To do:
1/ Answer these questions using the Utah administrative rule.
(a) Which section authorizes the Labor Commission to establish rules governing these proceedings?
(b) What does "Division" mean in the rule?
(c) What is the last item the Respondent's Answer must include?
2/ Reproduce the Utah administrative rule word for word between "- R602-7-5. Motions" and "34A-5-107 (5) (c).", inclusive.

Excerpt to read:
[Start]
Utah Administrative Code
The Utah Administrative Code is the body of all effective administrative rules as compiled and organized by the Division of Administrative Rules (Subsection 63G-3-102(5); see also Sections 63G-3-701 and 702).
NOTE: For a list of rules that have been made effective since December 1, 2014, please see the codification segue page.
NOTE TO RULEFILING AGENCIES: Use the RTF version for submitting rule changes.
R602. Labor Commission, Adjudication.
Rule R602-7. Adjudication of Discrimination Claims.
As in effect on December 1, 2014
Table of Contents
- R602-7-1. Statutory Authority.
- R602-7-2. Applicability of Rule.
- R602-7-3. Adjudication of Actions Commenced Pursuant to Section 34A-5-107(5)(c).
- R602-7-4. Hearings.
- R602-7-5. Motions for Review.
- R602-7-6. Request for Reconsideration.
- Date of Enactment or Last Substantive Amendment
- Notice of Continuation
- Authorizing, Implemented, or Interpreted Law
Section 34A-5-107(5)(c) provides a right for a person filing a charge of discrimination with the Utah Antidiscrimination and Labor Division to file a written request to the Division of Adjudication for an evidentiary hearing to review de novo a determination and order issued by the Utah Antidiscrimination and Labor Division. Section 34A-5-107(13) authorizes the Labor Commission to establish rules governing these proceedings.
The provisions of R602-7 pertaining to requests for hearing pursuant Section 34A-5-107 (5) (c) supersede the Administrative Rules contained in R602-2, R602-3, R602-4, R602-5, R602-6 and R602-8 as to any actions brought pursuant to Section 34A-5-107 (5) (c).
1. Pleadings and Discovery.
i. "Commission" means the Labor Commission.
ii. "Division" means the Division of Adjudication within the Labor Commission.
iii. "Request for De Novo Review" pursuant to Section 34A-5-107(5)(c) means a written request filed with the Commission and directed to the Division requesting de novo review of a specific Determination and Order issued by the Utah Antidiscrimination and Labor Division and shall include the following:
A. the name, mailing address, electronic address and telephone number of the party seeking de novo review and of their attorney, if applicable.
B. the name, mailing address, electronic address and telephone number of the opposing parties and of their attorney if applicable.
C. the date the Determination and Order was issued by the Utah Antidiscrimination Division.
D. a request for relief, specifying the type and extent of relief requested, and a statement of facts supporting the requested relief.
iv. "Petitioner" means the charging party in the original case resulting in the Determination and Order issued by the Utah Antidiscrimination and Labor Division.
v. "Respondent" means the respondent in the original case resulting in the Determination and Order issued by the Utah Antidiscrimination and Labor Division.
b. Scheduling Conference and Order.
Upon receipt of the Request for De Novo Review the Division may schedule a scheduling conference to be attended by the parties and, where required by R602-1-3.1, their attorneys. The Division will issue a Scheduling Order containing deadlines and requirements for the filing of Petitioner's Statement, deadlines and requirements for the filing of Respondent's Answer, discovery deadlines, motion deadlines and any other deadlines deemed appropriate for the orderly administration of the case as determined by the administrative law judge assigned to the case.
c. Respondent's Answer.
The Respondent's Answer shall include:
i. the name, mailing address, electronic address and telephone number of the party;
ii. the Adjudication Division's file number;
iii. the name of the adjudicative proceeding;
iv. an admission or denial of the specific facts alleged by the Petitioner.
[End]
(Stored entries)
[Start]
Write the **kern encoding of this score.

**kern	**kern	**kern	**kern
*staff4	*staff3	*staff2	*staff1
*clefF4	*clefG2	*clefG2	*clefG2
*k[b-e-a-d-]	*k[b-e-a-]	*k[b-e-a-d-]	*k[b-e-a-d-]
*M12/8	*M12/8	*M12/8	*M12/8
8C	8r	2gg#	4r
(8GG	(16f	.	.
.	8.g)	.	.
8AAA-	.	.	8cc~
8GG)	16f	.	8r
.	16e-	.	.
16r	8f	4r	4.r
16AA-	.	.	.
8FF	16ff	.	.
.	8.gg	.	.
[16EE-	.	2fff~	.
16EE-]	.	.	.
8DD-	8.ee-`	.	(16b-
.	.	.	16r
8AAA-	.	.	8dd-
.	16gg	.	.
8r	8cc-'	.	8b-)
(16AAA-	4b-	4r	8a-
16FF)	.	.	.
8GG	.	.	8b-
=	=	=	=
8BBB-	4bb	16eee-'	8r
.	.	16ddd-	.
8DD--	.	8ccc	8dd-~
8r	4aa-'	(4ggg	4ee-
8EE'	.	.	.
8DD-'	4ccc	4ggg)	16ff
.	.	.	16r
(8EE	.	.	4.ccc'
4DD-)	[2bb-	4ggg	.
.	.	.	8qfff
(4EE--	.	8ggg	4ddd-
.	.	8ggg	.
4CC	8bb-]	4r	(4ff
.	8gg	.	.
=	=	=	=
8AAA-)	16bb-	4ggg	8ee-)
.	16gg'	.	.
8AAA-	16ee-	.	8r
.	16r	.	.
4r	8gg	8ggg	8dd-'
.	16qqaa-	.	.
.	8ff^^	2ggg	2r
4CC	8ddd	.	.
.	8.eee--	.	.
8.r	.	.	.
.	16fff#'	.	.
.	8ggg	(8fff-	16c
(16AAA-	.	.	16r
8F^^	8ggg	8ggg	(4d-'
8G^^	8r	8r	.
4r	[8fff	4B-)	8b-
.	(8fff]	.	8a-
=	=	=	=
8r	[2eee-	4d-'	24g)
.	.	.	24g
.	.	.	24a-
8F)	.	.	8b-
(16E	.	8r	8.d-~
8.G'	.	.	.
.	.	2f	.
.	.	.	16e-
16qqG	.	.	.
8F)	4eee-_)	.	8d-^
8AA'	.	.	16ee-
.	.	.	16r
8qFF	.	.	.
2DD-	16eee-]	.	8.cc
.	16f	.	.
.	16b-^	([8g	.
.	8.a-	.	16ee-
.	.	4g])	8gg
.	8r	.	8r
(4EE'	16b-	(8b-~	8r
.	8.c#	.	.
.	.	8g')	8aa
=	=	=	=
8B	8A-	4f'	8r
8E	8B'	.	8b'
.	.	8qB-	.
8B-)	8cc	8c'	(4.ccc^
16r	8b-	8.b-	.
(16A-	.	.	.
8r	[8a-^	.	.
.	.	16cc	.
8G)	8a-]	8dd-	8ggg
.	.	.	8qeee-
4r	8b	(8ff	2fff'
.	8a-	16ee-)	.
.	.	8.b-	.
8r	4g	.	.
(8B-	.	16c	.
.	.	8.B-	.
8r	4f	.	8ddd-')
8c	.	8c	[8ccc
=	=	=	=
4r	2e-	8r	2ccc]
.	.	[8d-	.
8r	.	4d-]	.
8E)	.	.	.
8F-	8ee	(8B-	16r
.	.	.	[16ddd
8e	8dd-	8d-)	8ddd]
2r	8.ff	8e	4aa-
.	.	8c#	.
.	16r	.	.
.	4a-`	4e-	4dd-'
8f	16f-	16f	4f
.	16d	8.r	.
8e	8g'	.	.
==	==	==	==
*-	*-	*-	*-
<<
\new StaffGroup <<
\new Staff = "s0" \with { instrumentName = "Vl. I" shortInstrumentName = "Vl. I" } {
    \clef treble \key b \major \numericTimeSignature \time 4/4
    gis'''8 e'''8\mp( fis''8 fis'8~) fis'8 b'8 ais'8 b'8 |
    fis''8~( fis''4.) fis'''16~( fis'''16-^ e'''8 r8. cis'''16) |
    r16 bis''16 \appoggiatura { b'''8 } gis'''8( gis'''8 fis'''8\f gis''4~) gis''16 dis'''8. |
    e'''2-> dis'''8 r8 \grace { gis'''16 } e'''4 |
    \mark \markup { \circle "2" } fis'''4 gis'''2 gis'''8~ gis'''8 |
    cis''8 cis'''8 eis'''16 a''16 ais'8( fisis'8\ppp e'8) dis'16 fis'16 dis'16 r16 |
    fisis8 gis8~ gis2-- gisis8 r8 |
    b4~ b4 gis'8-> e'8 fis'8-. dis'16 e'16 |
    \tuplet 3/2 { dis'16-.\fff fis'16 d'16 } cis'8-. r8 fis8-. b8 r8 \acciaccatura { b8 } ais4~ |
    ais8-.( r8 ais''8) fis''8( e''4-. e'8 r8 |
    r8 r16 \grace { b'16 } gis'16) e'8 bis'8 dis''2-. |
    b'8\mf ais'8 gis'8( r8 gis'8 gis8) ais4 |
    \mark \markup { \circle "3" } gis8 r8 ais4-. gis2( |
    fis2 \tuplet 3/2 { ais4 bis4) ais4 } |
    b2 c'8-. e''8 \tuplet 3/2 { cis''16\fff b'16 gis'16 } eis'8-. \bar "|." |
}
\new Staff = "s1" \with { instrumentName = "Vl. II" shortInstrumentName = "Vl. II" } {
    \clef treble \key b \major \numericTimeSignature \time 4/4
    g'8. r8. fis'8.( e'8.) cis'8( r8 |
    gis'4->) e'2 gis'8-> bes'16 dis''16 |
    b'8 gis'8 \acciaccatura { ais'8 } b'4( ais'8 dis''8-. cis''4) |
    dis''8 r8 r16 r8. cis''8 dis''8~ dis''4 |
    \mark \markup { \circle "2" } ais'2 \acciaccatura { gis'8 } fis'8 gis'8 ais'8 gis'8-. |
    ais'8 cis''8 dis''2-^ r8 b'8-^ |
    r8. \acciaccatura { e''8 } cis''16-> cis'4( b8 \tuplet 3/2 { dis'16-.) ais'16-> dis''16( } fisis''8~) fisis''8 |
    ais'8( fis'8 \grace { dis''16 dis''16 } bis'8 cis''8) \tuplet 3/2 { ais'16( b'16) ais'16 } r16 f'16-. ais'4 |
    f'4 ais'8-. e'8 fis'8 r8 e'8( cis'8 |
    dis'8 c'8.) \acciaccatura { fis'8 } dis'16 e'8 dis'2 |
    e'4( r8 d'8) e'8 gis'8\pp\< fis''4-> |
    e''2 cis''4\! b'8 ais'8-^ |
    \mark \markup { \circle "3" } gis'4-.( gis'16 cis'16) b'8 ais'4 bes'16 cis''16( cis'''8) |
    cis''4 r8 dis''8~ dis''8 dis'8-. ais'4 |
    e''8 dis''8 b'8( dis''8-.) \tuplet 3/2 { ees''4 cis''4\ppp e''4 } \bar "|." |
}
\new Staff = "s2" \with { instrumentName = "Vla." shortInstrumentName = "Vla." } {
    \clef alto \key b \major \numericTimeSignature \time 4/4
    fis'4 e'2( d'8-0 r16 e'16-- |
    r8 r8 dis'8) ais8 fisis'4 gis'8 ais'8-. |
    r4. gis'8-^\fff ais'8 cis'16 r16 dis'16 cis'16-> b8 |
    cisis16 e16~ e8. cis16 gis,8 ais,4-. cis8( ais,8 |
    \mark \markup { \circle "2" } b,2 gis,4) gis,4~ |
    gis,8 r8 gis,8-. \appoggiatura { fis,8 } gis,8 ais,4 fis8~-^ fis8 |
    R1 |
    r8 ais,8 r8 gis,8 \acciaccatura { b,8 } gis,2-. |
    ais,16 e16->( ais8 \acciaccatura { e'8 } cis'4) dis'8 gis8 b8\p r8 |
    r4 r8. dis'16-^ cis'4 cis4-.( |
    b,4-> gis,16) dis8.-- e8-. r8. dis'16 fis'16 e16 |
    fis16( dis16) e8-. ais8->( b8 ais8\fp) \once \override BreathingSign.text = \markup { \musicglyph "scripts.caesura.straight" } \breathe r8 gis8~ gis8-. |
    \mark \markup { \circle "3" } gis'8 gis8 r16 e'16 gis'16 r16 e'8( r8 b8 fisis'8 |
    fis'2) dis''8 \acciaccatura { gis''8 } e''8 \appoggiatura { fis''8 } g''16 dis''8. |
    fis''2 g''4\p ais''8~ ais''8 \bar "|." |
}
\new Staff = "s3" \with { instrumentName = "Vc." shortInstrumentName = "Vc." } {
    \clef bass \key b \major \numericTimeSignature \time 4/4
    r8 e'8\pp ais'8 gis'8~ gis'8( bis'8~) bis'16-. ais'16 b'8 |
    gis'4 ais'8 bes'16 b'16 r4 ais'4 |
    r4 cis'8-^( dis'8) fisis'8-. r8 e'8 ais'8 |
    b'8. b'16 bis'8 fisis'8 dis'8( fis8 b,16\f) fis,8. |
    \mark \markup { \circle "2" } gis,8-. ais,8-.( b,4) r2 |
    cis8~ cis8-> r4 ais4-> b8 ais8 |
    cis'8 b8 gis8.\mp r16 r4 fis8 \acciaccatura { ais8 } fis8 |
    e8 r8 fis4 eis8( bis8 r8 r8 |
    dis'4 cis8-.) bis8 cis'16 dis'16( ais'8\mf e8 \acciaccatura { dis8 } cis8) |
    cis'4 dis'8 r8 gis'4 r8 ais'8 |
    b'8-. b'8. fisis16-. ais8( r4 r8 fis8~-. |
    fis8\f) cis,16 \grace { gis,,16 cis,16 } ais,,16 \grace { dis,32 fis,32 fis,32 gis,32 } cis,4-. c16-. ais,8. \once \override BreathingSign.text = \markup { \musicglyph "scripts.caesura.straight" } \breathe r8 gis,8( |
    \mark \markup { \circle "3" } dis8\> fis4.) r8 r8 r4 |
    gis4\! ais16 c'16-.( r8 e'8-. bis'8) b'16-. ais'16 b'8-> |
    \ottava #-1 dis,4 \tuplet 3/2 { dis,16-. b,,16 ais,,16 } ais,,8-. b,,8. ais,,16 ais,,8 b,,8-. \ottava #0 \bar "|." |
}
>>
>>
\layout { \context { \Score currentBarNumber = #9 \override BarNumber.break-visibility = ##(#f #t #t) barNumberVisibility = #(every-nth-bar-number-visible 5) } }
[End]
Results:
1/
(a) Section 34A-5-107(13).
(b) The Division of Adjudication within the Labor Commission.
(c) An admission or denial of the specific facts alleged by the Petitioner.

2/
- R602-7-5. Motions for Review.
- R602-7-6. Request for Reconsideration.
- Date of Enactment or Last Substantive Amendment
- Notice of Continuation
- Authorizing, Implemented, or Interpreted Law
Section 34A-5-107(5)(c) provides a right for a person filing a charge of discrimination with the Utah Antidiscrimination and Labor Division to file a written request to the Division of Adjudication for an evidentiary hearing to review de novo a determination and order issued by the Utah Antidiscrimination and Labor Division. Section 34A-5-107(13) authorizes the Labor Commission to establish rules governing these proceedings.
The provisions of R602-7 pertaining to requests for hearing pursuant Section 34A-5-107 (5) (c) supersede the Administrative Rules contained in R602-2, R602-3, R602-4, R602-5, R602-6 and R602-8 as to any actions brought pursuant to Section 34A-5-107 (5) (c).